BC professor raises awareness for transgender life

Bellevue College Professor Jono Vaughan is this year’s winner of the Seattle Art Museum’s Betty Bowen Award. This award is a “highly prestigious honor for Pacific Northwest artists since 1977 and one that comes with a prize of $15,000 and an exhibit at [the Seattle Art Museum],” according to the Seattle Art Museum’s website.
Vaughan was awarded for her series titled “Project 42,” which she created to support and bring awareness to the transgender community, focusing on the short life expectancy of transgender people in the United States.
“To continue the legacy of local arts advocate and supporter Betty Bowen, the annual award honors a Northwest artist for their original, exceptional, and compelling work. Jono Vaughan’s current work memorializes transgender individuals whose lives were cut short by violence,” the Seattle Art Museum website details. “She creates handmade garments that are then used in collaborative public performances.”
Among a larger multi-media compilation that is “Project 42,” one aspect of the project is to shed light on a specific transgender person who was killed, Tiffany Berry, featuring a certain fabric design to represent her.
Bellevue College congratulates Vaughan for this outstanding achievement. “More than 500 artists applied for this prestigious award. Jono’s ongoing series, ‘Project 42,’ raises awareness about the extreme violence against trans people by commemorating 42 transgender individuals who have been murdered,” the BC website says.
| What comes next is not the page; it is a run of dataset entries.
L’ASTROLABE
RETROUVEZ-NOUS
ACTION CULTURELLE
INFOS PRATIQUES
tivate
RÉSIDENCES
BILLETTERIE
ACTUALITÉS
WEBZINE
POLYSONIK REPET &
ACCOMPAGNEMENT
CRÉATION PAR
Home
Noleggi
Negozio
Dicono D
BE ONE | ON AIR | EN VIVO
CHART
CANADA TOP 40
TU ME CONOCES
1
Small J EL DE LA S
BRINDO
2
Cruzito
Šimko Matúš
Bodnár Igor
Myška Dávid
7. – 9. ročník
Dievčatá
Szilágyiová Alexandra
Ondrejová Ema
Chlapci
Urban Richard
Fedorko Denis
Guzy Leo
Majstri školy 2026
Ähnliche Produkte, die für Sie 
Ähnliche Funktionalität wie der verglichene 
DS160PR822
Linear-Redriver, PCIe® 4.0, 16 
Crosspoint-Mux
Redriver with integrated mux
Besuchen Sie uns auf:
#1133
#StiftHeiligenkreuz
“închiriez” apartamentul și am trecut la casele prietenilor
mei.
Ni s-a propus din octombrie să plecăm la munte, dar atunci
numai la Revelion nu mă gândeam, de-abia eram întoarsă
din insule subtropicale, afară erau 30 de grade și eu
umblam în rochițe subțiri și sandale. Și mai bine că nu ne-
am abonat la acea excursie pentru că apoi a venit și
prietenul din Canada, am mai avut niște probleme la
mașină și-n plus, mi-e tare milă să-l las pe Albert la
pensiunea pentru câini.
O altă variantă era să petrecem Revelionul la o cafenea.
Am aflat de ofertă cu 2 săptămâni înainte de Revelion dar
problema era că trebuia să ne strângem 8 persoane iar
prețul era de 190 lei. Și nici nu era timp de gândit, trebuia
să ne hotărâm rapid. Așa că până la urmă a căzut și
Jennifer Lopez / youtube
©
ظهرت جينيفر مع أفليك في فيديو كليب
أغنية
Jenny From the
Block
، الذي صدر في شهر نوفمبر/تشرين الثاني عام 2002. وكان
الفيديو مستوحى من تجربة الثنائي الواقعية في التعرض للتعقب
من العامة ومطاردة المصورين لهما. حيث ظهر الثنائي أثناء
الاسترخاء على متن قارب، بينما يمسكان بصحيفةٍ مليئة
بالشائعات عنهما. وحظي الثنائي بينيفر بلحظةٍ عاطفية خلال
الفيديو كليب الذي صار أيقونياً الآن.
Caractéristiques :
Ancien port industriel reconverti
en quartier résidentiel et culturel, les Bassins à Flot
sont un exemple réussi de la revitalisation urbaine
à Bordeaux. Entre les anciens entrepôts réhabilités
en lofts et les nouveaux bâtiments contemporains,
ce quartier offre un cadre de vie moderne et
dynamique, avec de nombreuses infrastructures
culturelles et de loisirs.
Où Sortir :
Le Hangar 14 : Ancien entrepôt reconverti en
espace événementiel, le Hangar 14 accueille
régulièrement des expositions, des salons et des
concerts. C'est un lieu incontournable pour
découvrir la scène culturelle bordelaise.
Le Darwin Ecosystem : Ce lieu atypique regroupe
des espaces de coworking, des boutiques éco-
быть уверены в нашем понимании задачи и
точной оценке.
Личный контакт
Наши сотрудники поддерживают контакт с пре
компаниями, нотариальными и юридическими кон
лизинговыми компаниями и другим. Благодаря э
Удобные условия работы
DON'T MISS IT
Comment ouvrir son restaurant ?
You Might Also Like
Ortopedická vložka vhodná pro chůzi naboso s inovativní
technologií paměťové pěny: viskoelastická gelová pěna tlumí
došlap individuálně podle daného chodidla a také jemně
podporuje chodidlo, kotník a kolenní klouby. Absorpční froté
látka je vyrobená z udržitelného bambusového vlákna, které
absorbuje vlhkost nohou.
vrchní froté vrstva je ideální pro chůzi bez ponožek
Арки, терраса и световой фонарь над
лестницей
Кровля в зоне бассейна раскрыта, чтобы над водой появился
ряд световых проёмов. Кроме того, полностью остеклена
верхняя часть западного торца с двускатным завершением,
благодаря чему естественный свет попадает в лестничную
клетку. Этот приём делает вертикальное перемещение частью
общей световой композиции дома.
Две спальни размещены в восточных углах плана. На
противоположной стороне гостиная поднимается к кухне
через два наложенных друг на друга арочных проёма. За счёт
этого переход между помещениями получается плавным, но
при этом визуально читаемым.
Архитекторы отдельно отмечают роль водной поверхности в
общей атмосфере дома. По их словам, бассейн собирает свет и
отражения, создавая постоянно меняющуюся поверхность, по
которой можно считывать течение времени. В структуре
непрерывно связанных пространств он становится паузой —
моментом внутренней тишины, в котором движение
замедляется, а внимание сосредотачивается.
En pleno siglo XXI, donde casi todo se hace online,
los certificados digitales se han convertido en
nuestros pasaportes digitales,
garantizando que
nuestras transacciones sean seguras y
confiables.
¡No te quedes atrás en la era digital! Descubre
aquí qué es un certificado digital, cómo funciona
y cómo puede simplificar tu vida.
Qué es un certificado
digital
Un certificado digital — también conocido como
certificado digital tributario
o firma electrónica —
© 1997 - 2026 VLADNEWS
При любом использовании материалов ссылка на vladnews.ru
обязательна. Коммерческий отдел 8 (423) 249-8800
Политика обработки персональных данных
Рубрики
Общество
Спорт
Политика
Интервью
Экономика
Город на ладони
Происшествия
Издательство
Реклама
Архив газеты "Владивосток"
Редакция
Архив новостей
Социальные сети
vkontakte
Catharina Manchanda, the Jon & Mary Shirley Curator of Modern & Contemporary Art at the Seattle Art Museum, commented on the winner of this reputable award. “Jono understands her role as that of both artist and activist. Her artistic approach brings incredible complexity and nuance to a subject that has great resonance in our contemporary movement,” she explained. “We look forward to sharing her work with our visitors.”
The Seattle Art Museum website details on the background of the Betty Bowen Award. The award is named after Washington native Betty Bowen, who was an eager supporter of artists in the Northwest. “Her friends established the annual Betty Bowen Award as a celebration of her life and to honor and continue her efforts to provide financial support to the artists of the region,” the website describes. The Seattle Art Museum has hosted this event for the past 40 years, in which the Betty Bowen Committee selects visual art by a Northwestern artist.
“Project 42” will be featured at the Seattle Art Museum starting in April until August 2018. Currently, Vaughan’s memorial piece for Tiffany Berry is being displayed at the Minnesota Museum of American Art.
Along with two special recognition winners of the award, Vaughan will be honored in a free public ceremony at the Seattle Art Museum on Nov. 9, 2017.